* _Document extract_:
* begin *
Jamsheed K. Choksy is a professor of central Eurasian studies, history, and India studies as well as an adjunct professor of religious studies and an affiliated faculty member of ancient studies, medieval studies, and Middle Eastern and Islamic studies at Indiana University in Bloomington. He is a frequent presenter at international conferences and has written three books: Evil, Good, and Gender; Conflict and Cooperation; and Purity and Pollution in Zoroastrianism. He has received fellowships from the John Simon Guggenheim Memorial Foundation and the Andrew W. Mellon Foundation and has been awarded grants from the American Academy of Religion and the Social Science Research Council. He has served as a consultant for UNESCO and the U.S. Department of Education. Mr. Choksy received an A.B. from Columbia University and a Ph.D. from Harvard University.

Cathy N. Davidson
Appointed on June 1, 2011
Term Expires on January 26, 2016

Cathy N. Davidson is the Ruth F. DeVarney Professor of English and John Hope Franklin Humanities Institute Professor of Interdisciplinary Studies at Duke University. She was Duke's first Vice Provost for Interdisciplinary Studies, serving in that position until 2006. She is co-founder of HASTAC, the Humanities, Arts, Sciences, and Technology Advanced Collaboratory, a network of educators dedicated to new models of learning for the digital age. In addition, Professor Davidson is past President of the American Studies Association, former editor of the journal American Literature, and co-directs the annual HASTAC/ MacArthur Foundation Digital Media and Learning Competitions. She received her B.A. in English and Philosophy from Elmhurst College and her M.A. and Ph.D. in English from the State University of New York at Binghamton. (Term expires January 26, 2016.)
* end *
* _Data block_:
* begin *
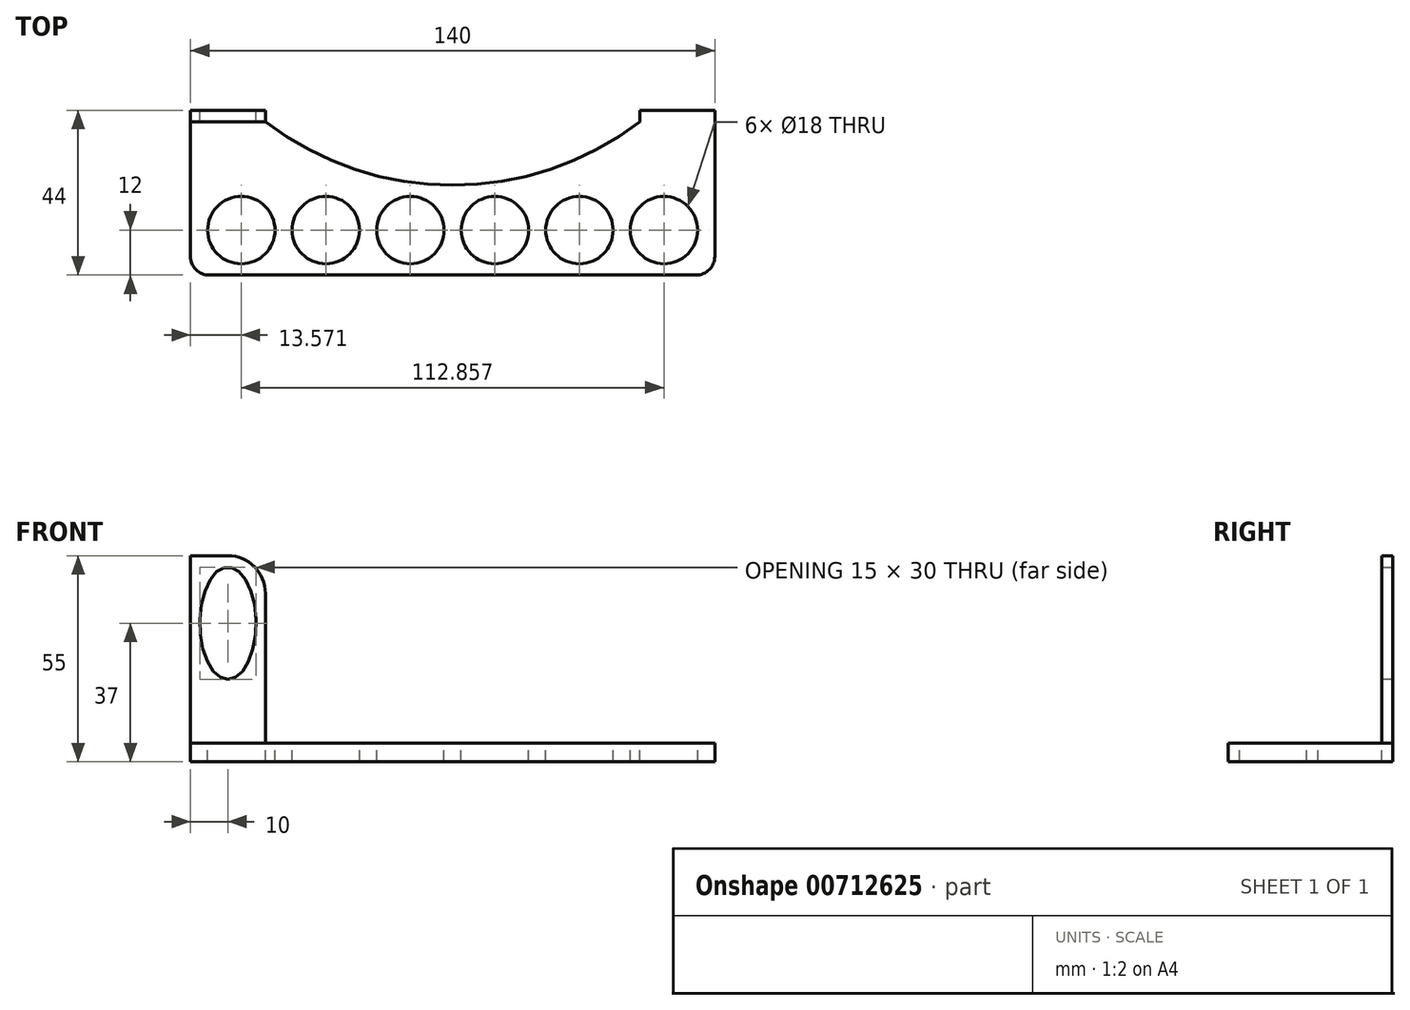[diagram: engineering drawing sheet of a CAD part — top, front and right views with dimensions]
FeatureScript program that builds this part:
* end *
* _Challenges_:
A - According to the faculty biographies, which two bodies has Jamsheed K. Choksy served as a consultant for?
B - From the faculty biographies, copy the passage that begins at the words "Cathy N. Davidson is" and stops after "January 26, 2016.)".

* _Solutions per task_:
A - UNESCO and the U.S. Department of Education.

B -
Cathy N. Davidson is the Ruth F. DeVarney Professor of English and John Hope Franklin Humanities Institute Professor of Interdisciplinary Studies at Duke University. She was Duke's first Vice Provost for Interdisciplinary Studies, serving in that position until 2006. She is co-founder of HASTAC, the Humanities, Arts, Sciences, and Technology Advanced Collaboratory, a network of educators dedicated to new models of learning for the digital age. In addition, Professor Davidson is past President of the American Studies Association, former editor of the journal American Literature, and co-directs the annual HASTAC/ MacArthur Foundation Digital Media and Learning Competitions. She received her B.A. in English and Philosophy from Elmhurst College and her M.A. and Ph.D. in English from the State University of New York at Binghamton. (Term expires January 26, 2016.)